At present, the Representatives calling for Weiner to resign include Nanci Pelosi (D), John Boehner (R), and Debbie Wasserman Schultz (D). According to National Journal, 21 Democrats have called for him to step down. This may be a far cry from the 2/3 majority required for explusion, but surely the Speaker of the House can rally the majority and the House Minority leader can herd enough Democrats to give him this guy the old "heave, ho". (Surely, if that's still not enough, the Anointed One, Barack Hussein Obama, can whip the rest of his party into following along.)
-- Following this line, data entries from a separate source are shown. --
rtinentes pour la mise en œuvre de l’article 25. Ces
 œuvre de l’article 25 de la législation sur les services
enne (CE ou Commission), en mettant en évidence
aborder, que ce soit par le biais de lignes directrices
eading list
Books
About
If the House isn't willing to step up and take a stand on principle, than I have to call a spade a space and conclude that ALL of these guys (the Republicans included) calling for him to step down are just giving lip service to what they know the American people want to hear. It's time for the House to step up and start policing their own scandals. Maybe if they were willing to kick someone out for their indiscretions, our Congressmen may think twice about their actions.

Saturday, May 14, 2011

Proposition Twenty

John McClaughery over at The American Thinker sure has his head screwed on straight.  McClaughery lays out the surest solution I've ever seen to our nation's debt crisis, in his article ttitled Proposition Twenty.  In the past, I've excoriated suggestions that we implement a Balanced Budget Amendment due to the fact that it gives the good ole Dems a license to raise taxes, and I've favored other solutions instead (like spending caps based on prior-year GDP).  This article points out some of the reasons my preferred solutions would fail to adequately shut down run-away spending.  His suggestion is elegant in its simplicity -- if only it didn't require a Constiutional Amendment.  But since my proposals have also involved one, I think I can overlook that. 

I think this is an idea worth pursuing. Check out his proposal and let me know your thoughts in the comments section.  Are there gaps in this solution, as well, or any better solutions you've heard of?  I don't claim to have the answers -- but I am deeply concerned about where I see my country heading, and I think we all can be a part of coming up with a solution.  So, thanks to John for setting me straight with a better idea. At the moment, this is the best idea I've seen to get behind.